BRIEF
Starting at the line that contains "country: Venezuela" and stopping after the line that contains "locality: Kungey Ala-Too, N", rewrite those lines with "collector number" replaced by "field number" and nothing else changed.

INPUT MATERIAL
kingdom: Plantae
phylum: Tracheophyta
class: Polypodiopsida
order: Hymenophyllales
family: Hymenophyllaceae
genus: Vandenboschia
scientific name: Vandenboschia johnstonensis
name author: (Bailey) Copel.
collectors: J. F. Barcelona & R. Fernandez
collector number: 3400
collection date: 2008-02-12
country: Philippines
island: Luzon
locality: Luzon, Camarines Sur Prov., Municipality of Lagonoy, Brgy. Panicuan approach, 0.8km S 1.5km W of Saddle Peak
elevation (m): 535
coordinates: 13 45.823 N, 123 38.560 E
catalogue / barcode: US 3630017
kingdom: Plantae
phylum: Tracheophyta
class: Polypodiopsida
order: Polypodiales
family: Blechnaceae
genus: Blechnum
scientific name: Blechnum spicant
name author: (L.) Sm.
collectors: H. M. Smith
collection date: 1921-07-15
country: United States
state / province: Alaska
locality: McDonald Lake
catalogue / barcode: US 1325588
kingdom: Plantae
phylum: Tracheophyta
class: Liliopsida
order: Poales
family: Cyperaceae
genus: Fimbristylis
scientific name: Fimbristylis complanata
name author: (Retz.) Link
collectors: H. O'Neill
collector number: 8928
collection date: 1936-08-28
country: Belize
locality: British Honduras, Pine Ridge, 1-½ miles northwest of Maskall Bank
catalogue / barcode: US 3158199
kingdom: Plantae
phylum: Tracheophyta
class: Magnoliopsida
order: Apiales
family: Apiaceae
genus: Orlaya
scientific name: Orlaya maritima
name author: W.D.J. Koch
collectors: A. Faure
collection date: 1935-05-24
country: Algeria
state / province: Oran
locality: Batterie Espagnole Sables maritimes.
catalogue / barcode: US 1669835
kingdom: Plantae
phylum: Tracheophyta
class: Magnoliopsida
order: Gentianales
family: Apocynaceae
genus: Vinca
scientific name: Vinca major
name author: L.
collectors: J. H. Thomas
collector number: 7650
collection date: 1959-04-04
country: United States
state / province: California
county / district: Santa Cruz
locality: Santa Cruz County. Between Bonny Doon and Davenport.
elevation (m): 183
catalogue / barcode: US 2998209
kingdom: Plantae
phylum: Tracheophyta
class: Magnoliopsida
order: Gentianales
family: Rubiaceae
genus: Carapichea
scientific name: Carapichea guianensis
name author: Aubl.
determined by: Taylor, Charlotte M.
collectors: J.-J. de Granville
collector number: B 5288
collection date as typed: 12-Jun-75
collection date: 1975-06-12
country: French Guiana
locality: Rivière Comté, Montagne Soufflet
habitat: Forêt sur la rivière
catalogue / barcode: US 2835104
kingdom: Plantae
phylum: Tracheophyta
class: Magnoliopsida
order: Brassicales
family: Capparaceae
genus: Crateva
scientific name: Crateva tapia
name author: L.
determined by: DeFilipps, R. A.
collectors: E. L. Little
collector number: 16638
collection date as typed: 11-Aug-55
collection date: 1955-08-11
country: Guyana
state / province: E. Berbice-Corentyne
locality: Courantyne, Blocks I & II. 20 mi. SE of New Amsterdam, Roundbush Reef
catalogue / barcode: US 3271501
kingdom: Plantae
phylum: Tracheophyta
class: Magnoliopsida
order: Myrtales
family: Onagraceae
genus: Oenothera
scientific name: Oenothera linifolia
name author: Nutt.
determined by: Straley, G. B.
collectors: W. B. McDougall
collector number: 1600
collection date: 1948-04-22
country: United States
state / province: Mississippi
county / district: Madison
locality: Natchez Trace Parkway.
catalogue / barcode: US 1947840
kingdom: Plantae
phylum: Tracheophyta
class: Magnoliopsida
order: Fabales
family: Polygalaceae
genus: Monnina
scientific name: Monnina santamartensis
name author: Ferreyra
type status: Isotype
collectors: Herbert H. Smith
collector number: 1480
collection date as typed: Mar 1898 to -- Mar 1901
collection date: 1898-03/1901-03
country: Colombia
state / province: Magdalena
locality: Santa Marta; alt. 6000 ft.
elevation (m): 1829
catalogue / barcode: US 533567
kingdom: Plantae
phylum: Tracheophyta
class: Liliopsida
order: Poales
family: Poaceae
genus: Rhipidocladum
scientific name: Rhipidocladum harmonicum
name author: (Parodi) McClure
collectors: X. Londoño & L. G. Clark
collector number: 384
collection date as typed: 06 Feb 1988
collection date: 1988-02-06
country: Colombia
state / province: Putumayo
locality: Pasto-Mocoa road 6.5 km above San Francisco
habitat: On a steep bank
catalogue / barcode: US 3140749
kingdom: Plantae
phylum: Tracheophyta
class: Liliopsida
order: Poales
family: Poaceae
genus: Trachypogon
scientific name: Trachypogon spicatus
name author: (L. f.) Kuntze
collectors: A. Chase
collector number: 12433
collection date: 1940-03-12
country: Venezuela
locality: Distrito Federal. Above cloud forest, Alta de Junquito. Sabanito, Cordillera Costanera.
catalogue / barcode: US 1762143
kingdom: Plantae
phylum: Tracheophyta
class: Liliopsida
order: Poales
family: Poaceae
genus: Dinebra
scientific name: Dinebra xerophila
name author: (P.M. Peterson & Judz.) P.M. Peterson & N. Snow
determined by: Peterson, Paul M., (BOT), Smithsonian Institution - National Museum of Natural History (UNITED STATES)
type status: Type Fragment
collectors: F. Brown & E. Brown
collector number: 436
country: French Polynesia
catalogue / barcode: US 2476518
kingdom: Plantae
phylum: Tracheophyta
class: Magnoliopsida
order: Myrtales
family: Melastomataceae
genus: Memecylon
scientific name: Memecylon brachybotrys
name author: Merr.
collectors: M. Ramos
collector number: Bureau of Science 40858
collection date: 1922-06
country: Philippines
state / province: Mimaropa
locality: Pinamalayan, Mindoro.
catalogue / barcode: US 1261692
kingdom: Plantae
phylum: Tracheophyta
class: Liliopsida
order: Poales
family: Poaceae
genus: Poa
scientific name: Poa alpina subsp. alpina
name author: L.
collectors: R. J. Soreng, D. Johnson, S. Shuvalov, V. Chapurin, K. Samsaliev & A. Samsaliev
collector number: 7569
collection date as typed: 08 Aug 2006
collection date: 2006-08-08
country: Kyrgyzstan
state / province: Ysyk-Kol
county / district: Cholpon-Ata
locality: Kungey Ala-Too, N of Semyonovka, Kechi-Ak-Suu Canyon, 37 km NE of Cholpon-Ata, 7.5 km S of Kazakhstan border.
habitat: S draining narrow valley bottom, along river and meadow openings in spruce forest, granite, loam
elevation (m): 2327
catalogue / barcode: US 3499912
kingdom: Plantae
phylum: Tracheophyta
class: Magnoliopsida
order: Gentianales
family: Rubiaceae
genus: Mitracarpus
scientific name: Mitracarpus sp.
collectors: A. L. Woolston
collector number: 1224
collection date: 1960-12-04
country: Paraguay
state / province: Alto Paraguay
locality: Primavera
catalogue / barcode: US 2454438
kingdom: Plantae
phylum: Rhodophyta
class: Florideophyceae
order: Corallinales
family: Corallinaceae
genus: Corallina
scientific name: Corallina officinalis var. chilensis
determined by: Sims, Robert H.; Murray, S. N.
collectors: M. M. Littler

WRITTEN ANSWER
country: Venezuela
locality: Distrito Federal. Above cloud forest, Alta de Junquito. Sabanito, Cordillera Costanera.
catalogue / barcode: US 1762143
kingdom: Plantae
phylum: Tracheophyta
class: Liliopsida
order: Poales
family: Poaceae
genus: Dinebra
scientific name: Dinebra xerophila
name author: (P.M. Peterson & Judz.) P.M. Peterson & N. Snow
determined by: Peterson, Paul M., (BOT), Smithsonian Institution - National Museum of Natural History (UNITED STATES)
type status: Type Fragment
collectors: F. Brown & E. Brown
field number: 436
country: French Polynesia
catalogue / barcode: US 2476518
kingdom: Plantae
phylum: Tracheophyta
class: Magnoliopsida
order: Myrtales
family: Melastomataceae
genus: Memecylon
scientific name: Memecylon brachybotrys
name author: Merr.
collectors: M. Ramos
field number: Bureau of Science 40858
collection date: 1922-06
country: Philippines
state / province: Mimaropa
locality: Pinamalayan, Mindoro.
catalogue / barcode: US 1261692
kingdom: Plantae
phylum: Tracheophyta
class: Liliopsida
order: Poales
family: Poaceae
genus: Poa
scientific name: Poa alpina subsp. alpina
name author: L.
collectors: R. J. Soreng, D. Johnson, S. Shuvalov, V. Chapurin, K. Samsaliev & A. Samsaliev
field number: 7569
collection date as typed: 08 Aug 2006
collection date: 2006-08-08
country: Kyrgyzstan
state / province: Ysyk-Kol
county / district: Cholpon-Ata
locality: Kungey Ala-Too, N of Semyonovka, Kechi-Ak-Suu Canyon, 37 km NE of Cholpon-Ata, 7.5 km S of Kazakhstan border.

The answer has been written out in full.